* [ACTIVITIES]:
(A) According to the text about WeSolv, in what year did Stella start the company?
(B) Reproduce the WeSolv text word for word from "WeSolv’s next steps: improving" to "Seattle Techstars class.".

[[ TEXT PROVIDED, beginning ]]

Stella worked in business operations at a law firm, as well as client management for Gallup, before starting WeSolv in 2015. With a commitment to “make diversity hiring obsolete,” the company is a two-sided platform connecting MBA students to top-tier employers who want to work toward inclusive talent acquisition.
WeSolv partners with each company to create customized case challenges. Students take them on and compete for cash prizes. Stella notes that the real wins are less about money than doors that open to those students when they get the chance to prove what they can do.
The WeSolv user network represents more than 60 schools, including all 25 of the nation’s top MBA programs. Partner companies are well-known enterprise and startup/growth stage companies like Discover and Salesforce. Challenges have included product marketing and competitor analysis, new product launch, mobile app go-to-market strategy, and company valuation and analysis projects.
It’s a win-win. Employers get fresh new ideas from MBAs and can recruit from a talent pool that’s incredibly diverse: 50% of WeSolv’s user base is women; 70% are underrepresented minorities. Meanwhile, students gain invaluable experience and connections. It’s a paradigm shift in the way we think about recruitment.
“Even though diversity is a key tenet and focus at WeSolv, it’s really about how an organization identifies the best talent,” said Stella.
“What is unique about us, and about the companies that we work best with, is that we’re thinking about this differently, because the current model isn’t working. How do we do it better? And I think that will help solve the diversity issue.”
WeSolv’s next steps: improving its predictive analytics and performance data, along with broadening its user base to include other graduate students, and eventually undergrads.
“We’re working on integrating a lot more scientific research into our algorithms and the way that we assess candidates through performance,” Stella said. “We’ve expanded our network significantly, so now we have a network of over 30,000 users. We just launched another Salesforce challenge and had over 600 people sign up in less than a week.”
After getting initial support from Chicago tech incubator 1871’s WiSTEM program, a cohort-based program for women entrepreneurs, WeSolv recently branched out to the West Coast as part of the 2018 Seattle Techstars class.
“I think Techstars has done a really great job of trying to create a very similar culture in all of their city sites, but each of them takes on the unique nature of that city,” said Stella. “Techstars Seattle was really great, giving us exposure to a different network of companies, investors and entrepreneurs.”
Today, WeSolv works out of the Chicago Techstars office. “It’s really great to have both of these networks,” she said.
Stella advises young entrepreneurs that any incubator or accelerator is what you make of it. “None of them are a silver bullet,” she said. “For us, 1871 was a great starting place, but I saw so many people not utilize it properly. I’m the type of person who really looks to leverage, a network and learn from others. I was really intentional about not being afraid of asking for help or asking questions.”
It’s also vital, after you’ve successfully leveraged all the opportunities an incubator provides, to offer a boost to the next wave of entrepreneurs. One of the cool things about Technori is that it has a lineage, going back to GrubHub founder Matt Maloney and SpotHero founder Mark Lawrence. As they reach even higher levels of success, they’re leaving breadcrumbs for the next generations of founders.
Everyone has a responsibility to drop their own breadcrumbs instead of eating them all up. For a while, a lot of local founders were being selfish. But now, all of a sudden, I’m seeing founders like Stella stepping up to leave that track for others.
“That’s exactly why I have to do it. It’s something that I think is personally motivated me,” she said. “To be a resource, as best as I can, for those who come behind me.”

[[ TEXT PROVIDED, end ]]
[[ EXTRACTED ENTRIES, beginning ]]

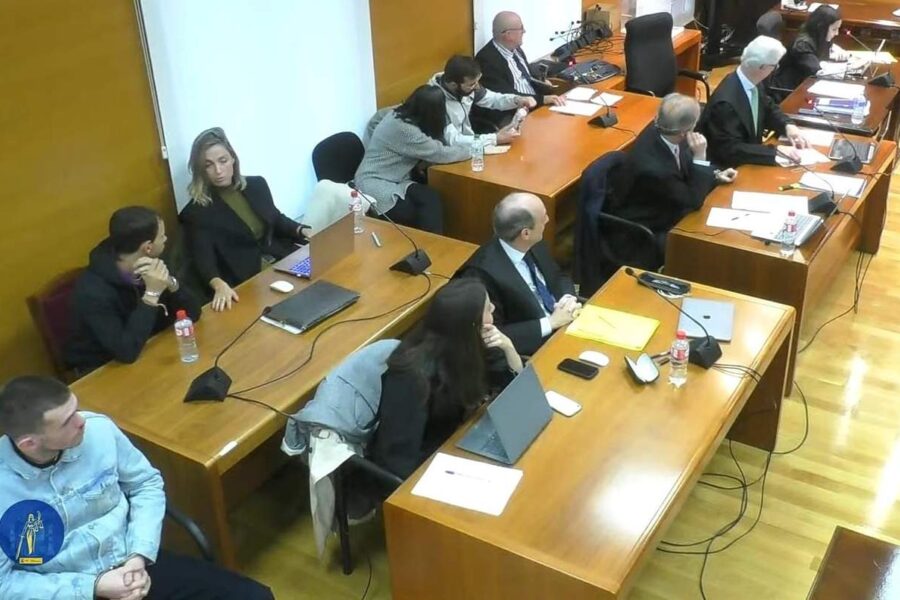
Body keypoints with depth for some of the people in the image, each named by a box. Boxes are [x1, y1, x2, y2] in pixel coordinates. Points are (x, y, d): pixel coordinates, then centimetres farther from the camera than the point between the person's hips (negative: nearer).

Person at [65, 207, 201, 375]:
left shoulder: (148, 268, -8)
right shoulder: (93, 290, -27)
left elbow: (193, 313, -6)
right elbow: (127, 352, -33)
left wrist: (170, 283, -24)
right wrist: (152, 294, -33)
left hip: (146, 356, 6)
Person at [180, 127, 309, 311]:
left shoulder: (257, 185, 11)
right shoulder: (197, 212, -5)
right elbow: (204, 259, -16)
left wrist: (303, 232, 2)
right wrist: (219, 285, -37)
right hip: (245, 284, -6)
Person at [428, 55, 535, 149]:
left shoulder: (467, 85, -9)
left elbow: (492, 99, 9)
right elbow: (452, 141, -32)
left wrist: (517, 100, -12)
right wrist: (496, 139, -31)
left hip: (468, 142, 7)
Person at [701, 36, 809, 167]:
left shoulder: (753, 83, -3)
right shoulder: (726, 102, -29)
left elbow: (768, 109, 15)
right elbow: (731, 149, -29)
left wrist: (788, 126, -3)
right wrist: (775, 152, -29)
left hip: (748, 161, 8)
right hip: (725, 169, -8)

[[ EXTRACTED ENTRIES, end ]]

* [ANSWERS TO THE TASKS]:
(A) 2015

(B)
WeSolv’s next steps: improving its predictive analytics and performance data, along with broadening its user base to include other graduate students, and eventually undergrads.
“We’re working on integrating a lot more scientific research into our algorithms and the way that we assess candidates through performance,” Stella said. “We’ve expanded our network significantly, so now we have a network of over 30,000 users. We just launched another Salesforce challenge and had over 600 people sign up in less than a week.”
After getting initial support from Chicago tech incubator 1871’s WiSTEM program, a cohort-based program for women entrepreneurs, WeSolv recently branched out to the West Coast as part of the 2018 Seattle Techstars class.